EXERCISE INSTRUCTIONS. Reproduce word for word the section of the passage on early Christian baptism that begins at the words "The lack of" and stops after "within the Church.".

PROVIDED PASSAGE.
Justin Martyr, who wrote in the middle of the second century, based the authority for baptism on Isaiah 1:16-29 (“Wash, make yourselves clean, etc.”) as well as John 3:5 (“Unless you are born again, etc.”). He concluded that washing with water, when done in the name of the Trinity, is specifically efficacious for regeneration, illumination and remission of sins. For Justin, baptism replaced Jewish circumcision as entrance into salvation. Irenaeus, an older contemporary of Tertullian, confirmed the development of the accepted view that baptism was the seal of eternal life and caused us to be born of God, thereby transforming us into the sons of God; it imparts to us the Holy Spirit, and cleanses the soul as well as the body, bestowing the Spirit as an earnest of resurrection.

The lack of primary documents revealing any contrary understanding that viewed baptism as simply an outward sign of an inward reality leads to a couple of possible conclusions. First, the symbolic understanding of baptism may have been rejected for reasons unknown to modern scholars and removed from the mainstream of local church baptisms. Second, the Church during persecution saw no need (or had no opportunity) to develop any additional system of checks and balances, other than the rule of faith, that could have prevented the doctrine of baptism from taking on a salvic meaning for everyone within the Church.

INPUT DATA.

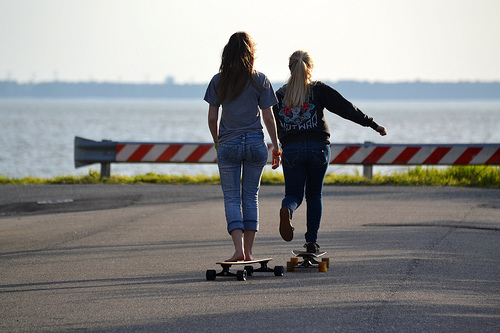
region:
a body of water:
[30, 54, 498, 189]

RESULT FOR THIS EXERCISE.
The lack of primary documents revealing any contrary understanding that viewed baptism as simply an outward sign of an inward reality leads to a couple of possible conclusions. First, the symbolic understanding of baptism may have been rejected for reasons unknown to modern scholars and removed from the mainstream of local church baptisms. Second, the Church during persecution saw no need (or had no opportunity) to develop any additional system of checks and balances, other than the rule of faith, that could have prevented the doctrine of baptism from taking on a salvic meaning for everyone within the Church.